After a lightning advance across the desert in which they overran government forces in ferocious fighting that cost the lives of 110 combatants, the jihadists were within two kilometres (a little more than a mile) of the ruins, the Syrian Observatory for Human Rights said.

“Palmyra is under threat,” said Observatory director Rami Abdel Rahman.

“IS has taken all the army posts between Al-Sukhnah and Palmyra” in its drive towards the oasis town from its stronghold in the Euphrates valley to the east, he added.

UNESCO describes Palmyra as a heritage site of “outstanding universal value”. It contains the monumental ruins of a great city that was one of the most important cultural centres of the ancient world.

The threat to its well-preserved 1st and 2nd century temples and colonnaded streets comes as an international conference is under way in Cairo to address the destruction already wreaked by IS on the ancient sites of Nimrud and Hatra in Iraq.

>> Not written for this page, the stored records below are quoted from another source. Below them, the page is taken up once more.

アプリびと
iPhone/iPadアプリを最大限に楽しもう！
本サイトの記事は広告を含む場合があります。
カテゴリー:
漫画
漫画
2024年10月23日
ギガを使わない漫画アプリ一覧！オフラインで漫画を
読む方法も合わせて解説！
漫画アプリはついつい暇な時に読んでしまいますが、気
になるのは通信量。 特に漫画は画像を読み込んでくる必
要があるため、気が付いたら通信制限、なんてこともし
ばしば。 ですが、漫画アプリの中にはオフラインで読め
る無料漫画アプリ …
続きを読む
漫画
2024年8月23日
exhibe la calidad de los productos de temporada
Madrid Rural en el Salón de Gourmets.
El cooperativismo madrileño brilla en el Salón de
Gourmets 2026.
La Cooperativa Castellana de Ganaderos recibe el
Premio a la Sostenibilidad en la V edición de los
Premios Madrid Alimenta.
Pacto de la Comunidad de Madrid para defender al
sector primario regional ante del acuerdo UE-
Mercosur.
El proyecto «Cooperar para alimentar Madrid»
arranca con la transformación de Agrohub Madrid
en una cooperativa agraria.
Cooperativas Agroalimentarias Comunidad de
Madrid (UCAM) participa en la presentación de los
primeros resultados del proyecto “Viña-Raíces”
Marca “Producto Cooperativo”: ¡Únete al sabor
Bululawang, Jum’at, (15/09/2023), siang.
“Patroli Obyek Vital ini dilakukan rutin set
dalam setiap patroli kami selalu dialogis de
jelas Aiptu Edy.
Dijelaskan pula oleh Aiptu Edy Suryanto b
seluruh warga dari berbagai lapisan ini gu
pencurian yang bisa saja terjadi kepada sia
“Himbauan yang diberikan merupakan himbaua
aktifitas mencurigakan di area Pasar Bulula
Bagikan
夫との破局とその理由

Syria’s director of antiquities, Maamoun Abdulkarim, said he had no doubt that if Palmyra fell to the jihadists, it would suffer a similar fate to ancient Nimrud, which they blew up earlier this year.

“If IS enters Palmyra, it will spell its destruction,” Abdulkarim told AFP. “If the ancient city falls, it will be an international catastrophe.

“It will be a repetition of the barbarism and savagery which we saw in Nimrud, Hatra and Mosul.”

Provincial governor Talal Barazi said that the adjacent modern town of Tadmur was sheltering 1,800 families who had fled Al-Sukhnah as it fell to IS on Wednesday.

Both sides suffered heavy losses in the battle for the town, including senior commanders.

The army lost 70 men, including six officers, the Observatory said. IS lost 40 men, including two commanders, one of them the leader of the offensive.

Jihadist websites named him as Abu Malik Anas al-Nashwan, who appeared in an IS video showing the beheadings of 28 Ethiopian and Eritrean Christians in Libya last month.